Yukarıdaki belge, bir ihanet belgesidir.

Bakanlığı, ilgili kurumunu ve bu belgede imzası olan herkesi Türkiye Cumhuriyetine, çocuklarımıza, ülkemizin geleceğine karşı en büyük suçu işliyor olmakla suçluyorum, itham ediyorum!
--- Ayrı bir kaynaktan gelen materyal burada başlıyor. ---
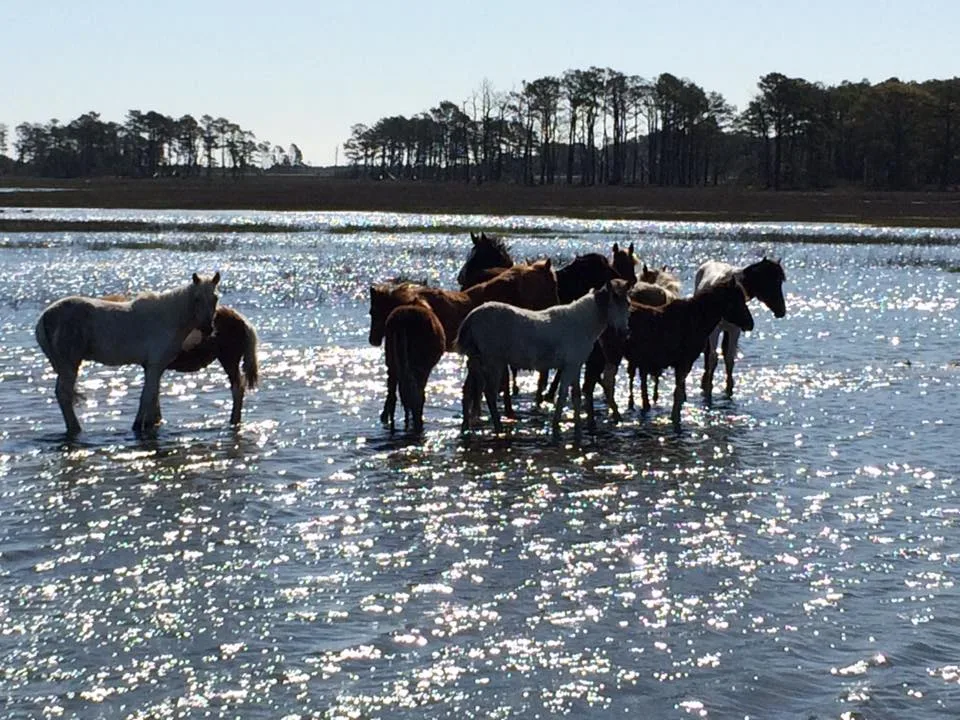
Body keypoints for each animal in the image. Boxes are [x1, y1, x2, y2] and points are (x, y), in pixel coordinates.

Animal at [35, 272, 221, 434]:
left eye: (215, 298)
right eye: (197, 298)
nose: (208, 328)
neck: (168, 317)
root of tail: (45, 316)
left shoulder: (153, 367)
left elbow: (153, 398)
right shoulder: (155, 365)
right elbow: (147, 397)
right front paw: (138, 426)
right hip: (70, 366)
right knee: (64, 395)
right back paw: (76, 428)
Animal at [380, 299, 446, 433]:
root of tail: (402, 320)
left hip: (391, 360)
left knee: (394, 393)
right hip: (419, 364)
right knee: (415, 394)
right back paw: (417, 422)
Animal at [457, 279, 631, 439]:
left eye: (628, 304)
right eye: (615, 303)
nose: (625, 333)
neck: (581, 324)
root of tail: (472, 316)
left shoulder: (575, 366)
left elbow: (575, 396)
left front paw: (577, 431)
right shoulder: (570, 366)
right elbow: (562, 396)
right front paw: (556, 428)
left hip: (476, 360)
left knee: (467, 391)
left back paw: (465, 428)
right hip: (493, 362)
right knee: (490, 393)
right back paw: (499, 429)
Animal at [583, 277, 754, 429]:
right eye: (736, 300)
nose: (750, 324)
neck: (697, 319)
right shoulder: (684, 363)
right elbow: (678, 394)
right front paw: (675, 419)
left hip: (599, 357)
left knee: (589, 386)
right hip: (611, 355)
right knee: (607, 384)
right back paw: (617, 417)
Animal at [695, 258, 786, 400]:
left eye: (780, 281)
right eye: (771, 281)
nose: (781, 311)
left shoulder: (735, 331)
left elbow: (729, 359)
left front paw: (729, 389)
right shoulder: (714, 330)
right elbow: (713, 358)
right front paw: (708, 388)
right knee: (708, 353)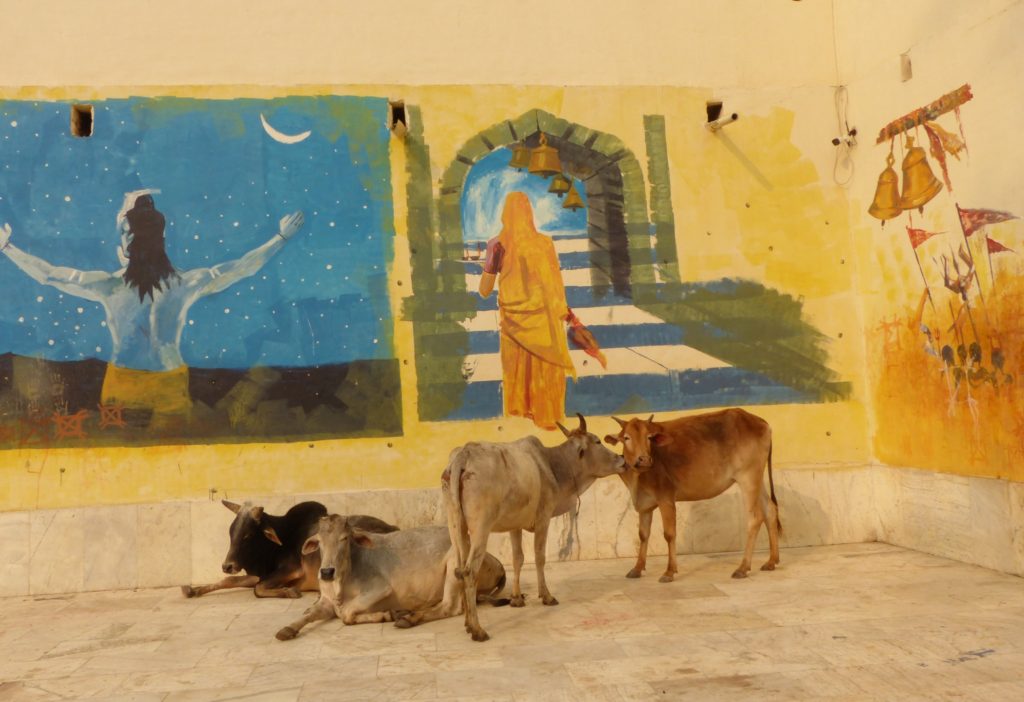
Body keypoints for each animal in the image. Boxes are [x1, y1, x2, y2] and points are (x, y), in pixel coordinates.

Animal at [182, 501, 397, 597]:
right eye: (231, 531)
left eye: (247, 535)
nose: (227, 565)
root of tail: (394, 528)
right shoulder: (260, 574)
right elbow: (230, 580)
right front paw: (193, 590)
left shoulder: (292, 570)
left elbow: (259, 589)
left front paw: (289, 591)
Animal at [274, 517, 509, 642]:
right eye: (320, 541)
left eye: (344, 538)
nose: (326, 572)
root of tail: (496, 561)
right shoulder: (326, 601)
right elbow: (309, 615)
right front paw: (288, 628)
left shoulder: (380, 589)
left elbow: (347, 614)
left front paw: (386, 614)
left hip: (455, 564)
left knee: (450, 607)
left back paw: (407, 618)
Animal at [438, 415, 622, 646]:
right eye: (597, 441)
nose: (622, 459)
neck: (553, 466)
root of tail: (464, 455)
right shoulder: (543, 517)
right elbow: (539, 557)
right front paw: (546, 596)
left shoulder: (514, 525)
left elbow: (518, 559)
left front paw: (517, 599)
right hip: (481, 528)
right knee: (470, 571)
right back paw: (478, 630)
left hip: (456, 526)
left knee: (460, 569)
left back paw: (467, 623)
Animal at [602, 409, 778, 585]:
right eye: (626, 437)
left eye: (649, 437)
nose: (644, 459)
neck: (637, 479)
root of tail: (759, 421)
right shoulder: (645, 505)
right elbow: (643, 535)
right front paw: (637, 568)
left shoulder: (666, 498)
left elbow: (669, 534)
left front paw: (669, 571)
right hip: (757, 479)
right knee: (770, 509)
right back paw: (771, 561)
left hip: (748, 477)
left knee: (755, 517)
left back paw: (743, 568)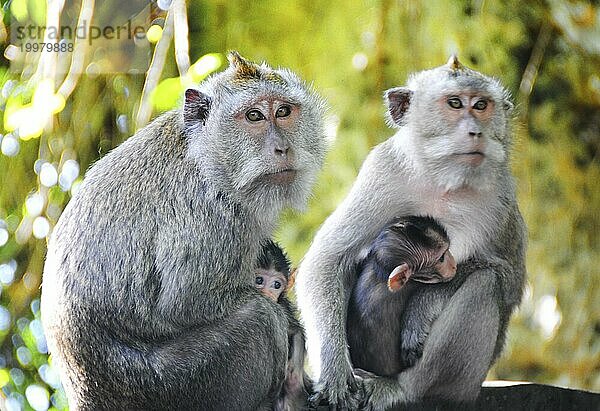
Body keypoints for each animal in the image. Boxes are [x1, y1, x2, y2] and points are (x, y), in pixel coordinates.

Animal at [254, 241, 312, 411]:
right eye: (259, 280)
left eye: (276, 284)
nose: (269, 294)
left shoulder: (282, 307)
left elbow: (296, 332)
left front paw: (293, 383)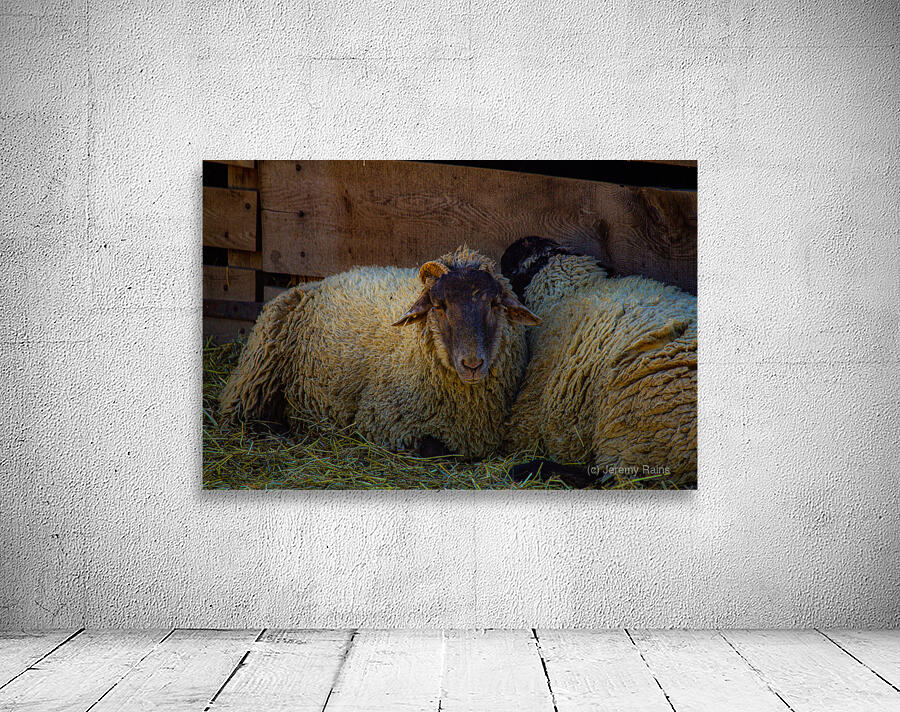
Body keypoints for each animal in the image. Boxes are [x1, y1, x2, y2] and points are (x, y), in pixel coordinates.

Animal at [219, 246, 541, 459]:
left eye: (494, 304)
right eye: (439, 306)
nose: (472, 364)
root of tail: (311, 284)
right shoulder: (384, 422)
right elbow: (435, 448)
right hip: (256, 376)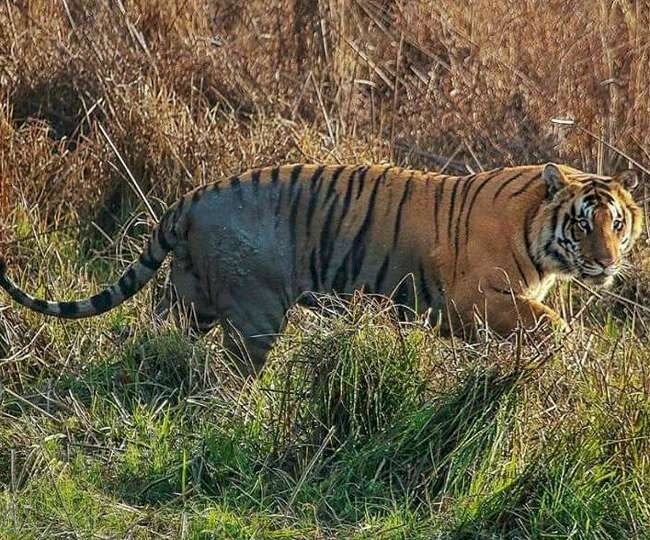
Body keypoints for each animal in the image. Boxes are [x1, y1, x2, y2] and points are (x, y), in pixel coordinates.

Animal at [0, 162, 636, 370]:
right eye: (584, 224)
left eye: (617, 223)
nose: (606, 263)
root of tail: (190, 198)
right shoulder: (472, 300)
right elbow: (551, 325)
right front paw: (572, 354)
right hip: (255, 313)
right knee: (236, 371)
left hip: (187, 298)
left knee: (158, 340)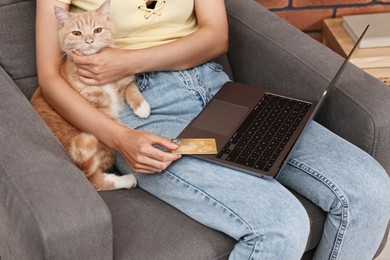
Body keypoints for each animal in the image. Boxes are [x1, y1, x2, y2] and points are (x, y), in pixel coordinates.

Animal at [30, 0, 148, 191]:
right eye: (77, 33)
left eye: (97, 30)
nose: (90, 41)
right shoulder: (98, 111)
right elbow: (118, 127)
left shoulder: (123, 78)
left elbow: (131, 87)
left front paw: (142, 107)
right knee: (95, 179)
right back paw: (127, 180)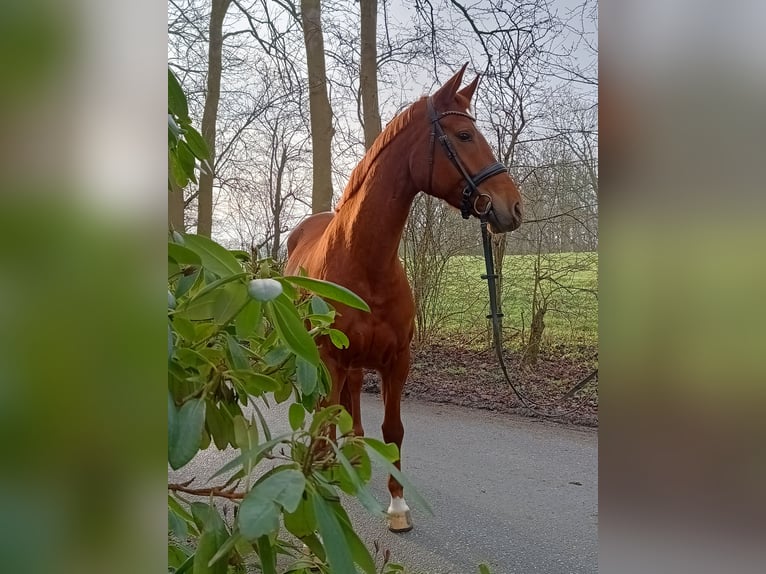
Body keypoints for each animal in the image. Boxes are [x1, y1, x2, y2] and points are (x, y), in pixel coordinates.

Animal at [284, 65, 524, 532]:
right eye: (464, 135)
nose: (514, 207)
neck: (365, 262)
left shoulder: (397, 360)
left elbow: (392, 430)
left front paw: (398, 507)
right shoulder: (330, 357)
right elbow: (325, 422)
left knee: (352, 400)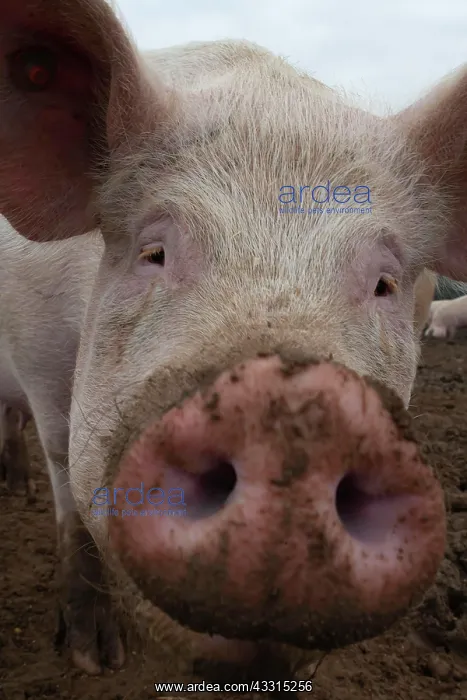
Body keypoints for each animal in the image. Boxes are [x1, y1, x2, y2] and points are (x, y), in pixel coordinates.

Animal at [0, 0, 464, 682]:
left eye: (384, 284)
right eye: (154, 252)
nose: (291, 409)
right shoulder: (38, 357)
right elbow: (68, 495)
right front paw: (96, 660)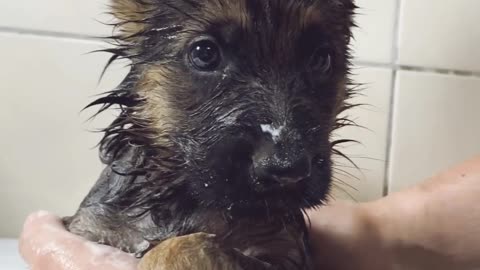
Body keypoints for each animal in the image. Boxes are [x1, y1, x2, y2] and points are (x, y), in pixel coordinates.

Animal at [64, 0, 356, 268]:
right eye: (205, 53)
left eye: (321, 59)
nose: (287, 170)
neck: (181, 198)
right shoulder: (91, 228)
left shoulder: (284, 251)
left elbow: (188, 244)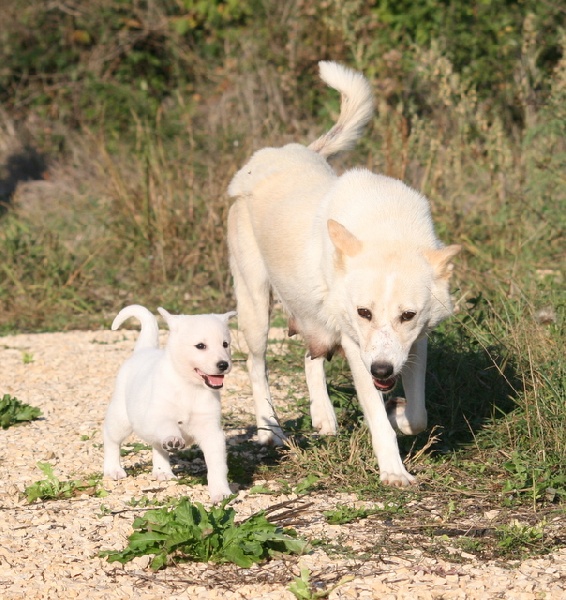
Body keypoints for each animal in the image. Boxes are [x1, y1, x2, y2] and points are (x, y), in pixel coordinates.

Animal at [103, 302, 236, 504]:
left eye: (225, 344)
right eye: (200, 346)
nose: (223, 364)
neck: (189, 387)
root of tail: (143, 350)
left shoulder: (212, 431)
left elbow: (217, 466)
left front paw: (221, 493)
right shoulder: (157, 416)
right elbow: (168, 426)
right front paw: (173, 438)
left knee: (158, 447)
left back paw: (162, 471)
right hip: (121, 419)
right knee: (111, 440)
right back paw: (113, 469)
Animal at [226, 59, 462, 488]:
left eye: (407, 315)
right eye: (364, 313)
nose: (382, 370)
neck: (387, 229)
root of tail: (286, 153)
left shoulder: (416, 341)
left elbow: (418, 415)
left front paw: (396, 413)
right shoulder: (356, 346)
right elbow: (378, 418)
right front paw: (393, 471)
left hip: (315, 311)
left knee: (310, 354)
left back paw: (324, 417)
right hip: (254, 306)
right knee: (256, 365)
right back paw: (272, 431)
Parlamento içinde ve dışında, beyinlerinde çağdaşlık ışıltısı taşıyan herkesi, bütün eğitimcileri, yurtseverleri, çocuklarının boynuna yukarıdaki idam hükmü asılmış olan anne ve babaları, aile büyüklerini, bu pis oyuna geçit vermemeye, seslerini gecikmeksizin yükseltmeye çağırıyorum

Bütün yazarlık yaşamımda ve bütün ömrümde, ülkenin geleceğine karşı kurulmuş bu kadar aşağılık ve çocuklarımızda beyin körelmesi, yaşama isteksizliği, ülkenin geleceğine inançsızlık gibi korkunç sonuçlar doğuracak bir tuzakla karşılaşmadım

Bir an bile gecikmeksizin bu kötülüğün önü kesilmelidir.

Bu konuda sesini yükseltmeyen, karşı koymayan, edilgen kalan herkes, ihanete, kendi çocukları için verilmiş idam hükmüne ortak olmuş demektir.